Loopy, I'm no where near a Propeller chip, but the code below compiles, so it might do the trick.
Memory model COG, optimization O2
Arduino code (see first message) produced 13000.
Arduino code does include CRLF (this is what println is for).
Maybe you guys can port that to Arduino so that those folks can have a fair comparison and fall in love with the easiness and greatness forth ... if anyone needs to be forth-proselytized it's those Arduino folks.
Actually in the COG case quoted it is one and only one COG doing all the work.
Mind you, he could change to the quad serial driver, and handle four serial ports... Arduino would not fare as well.
Not according to this:
My basic point to him was that his original comparison kept the Arduino 100% busy, while using 25% of a Prop.
As Bill says, the Arduino was going full speed while most of the Propeller was still idle. A better benchmark would entail interrupts versus cogs and some tasks requiring 32 bit arithmetic. An ISR would take cycles from the main loop, while two cogs can run concurrently, so that should work decisively for the Propeller.
Well, I was responding to what you had specifically quoted.
Anyway, I grokked the comparison and the need for a reasonable one.
As for printf, yes, it's pretty big and slow except in the COG case.
Still using a separate full duplex serial COG with simple wrappers should be faster - see attached.
A more accurate benchmark would be to compare the Prop to the Pic32 or the mbed(LPC1768)since these are 32 bit processors. Comparing to a 8 bitter is apples vs. oranges.
I don't think comparing Propeller to PIC32 is a useful comparison either. They are certainly very different.
I'd say the Arduino is waiting 90% of the time for the UART-TX-READY flag, and can do other things in this time, especially if the UART transmit is done with interrupts.
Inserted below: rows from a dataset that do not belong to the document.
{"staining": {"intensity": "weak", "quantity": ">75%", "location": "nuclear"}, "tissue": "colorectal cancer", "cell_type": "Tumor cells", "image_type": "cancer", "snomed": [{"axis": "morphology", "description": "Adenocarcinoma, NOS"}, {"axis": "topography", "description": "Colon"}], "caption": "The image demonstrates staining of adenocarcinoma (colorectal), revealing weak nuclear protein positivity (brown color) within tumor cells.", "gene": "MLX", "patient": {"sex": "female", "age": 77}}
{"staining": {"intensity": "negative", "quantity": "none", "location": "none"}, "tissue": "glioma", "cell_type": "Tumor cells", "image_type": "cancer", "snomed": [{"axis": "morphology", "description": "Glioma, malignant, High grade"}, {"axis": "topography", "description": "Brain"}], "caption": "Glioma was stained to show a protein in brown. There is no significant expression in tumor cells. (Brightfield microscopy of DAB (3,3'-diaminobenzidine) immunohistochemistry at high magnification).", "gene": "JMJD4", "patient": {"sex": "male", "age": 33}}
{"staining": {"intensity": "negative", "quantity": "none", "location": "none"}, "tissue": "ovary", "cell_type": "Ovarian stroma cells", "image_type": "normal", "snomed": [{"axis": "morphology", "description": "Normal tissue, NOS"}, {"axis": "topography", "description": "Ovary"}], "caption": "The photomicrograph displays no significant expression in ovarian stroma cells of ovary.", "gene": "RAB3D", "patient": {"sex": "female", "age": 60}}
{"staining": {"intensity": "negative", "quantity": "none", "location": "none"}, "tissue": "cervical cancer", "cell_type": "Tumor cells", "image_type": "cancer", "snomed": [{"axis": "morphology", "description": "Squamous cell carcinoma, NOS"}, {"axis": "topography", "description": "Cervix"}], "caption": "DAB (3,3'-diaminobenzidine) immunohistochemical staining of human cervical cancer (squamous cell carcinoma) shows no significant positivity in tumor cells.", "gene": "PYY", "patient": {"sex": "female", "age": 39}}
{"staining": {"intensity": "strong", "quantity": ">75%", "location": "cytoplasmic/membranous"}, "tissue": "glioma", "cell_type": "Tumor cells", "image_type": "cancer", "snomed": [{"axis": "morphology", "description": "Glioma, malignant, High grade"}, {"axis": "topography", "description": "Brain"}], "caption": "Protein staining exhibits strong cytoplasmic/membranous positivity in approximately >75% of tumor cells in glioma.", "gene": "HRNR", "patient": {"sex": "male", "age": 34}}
This code can not be seen as a benchmark, the lmiting factor here is the baudrate and not the execution speed of the processor / language.
Andy
I don't use Pic32's or mbed's, but I use both the Arduino and the Propeller. Both are about the same cost and I would be genuinely curious which had more oomph. Frankly the 8 versus 32 bits isn't as important as oomph per $.
http://forums.parallax.com/showthread.php?129972-fft_bench-An-MCU-benchmark-using-a-simple-FFT-algorithm-in-Spin-C-and-...
And'd don't forget that fft_bench only uses one COG to do it's work. I'm working on a parallel fft to see how far we can push performance there.
Another kind of "oomph" is a bit more tricky to compare. Response to multiple, external real-time events. Clearly having a COG handle each such event can be a winner over using interrupts on a single CPU.
A less obvoius kind of "oomph", which does not immediately hit you from reading the data sheets and manuals, is programmer productivity. With the Prop one can easily throw together a bunch of objects from OBEX or elsewhere, add a little of your own secret spice and you have a working project. No worries about real-time tasks fighting for interrupt or thread proiority or slowing each other down or introducing odd timming glitches.
Forth already has an ATmega model in full function, complete with an Arduino pre-written template image. The only thing is it overwrites the boot loader as the flash memory need to be written to one byte at a time for the Forth dictionary. You would have to reinstall the Arduino boot loader to get back to the nest.
Why not use Tachyon Forth as Peter has gotten some pretty fast benchmarks that may knock the socks of an Arduino? Propeller will trump the ATmega's serial in many different programing languages.
The main thing is that Konstantin is being introduced to the fact that you just don't need a hardware USART to get a good serial port. Assembly language can optimize the speed. It is programing at its finest.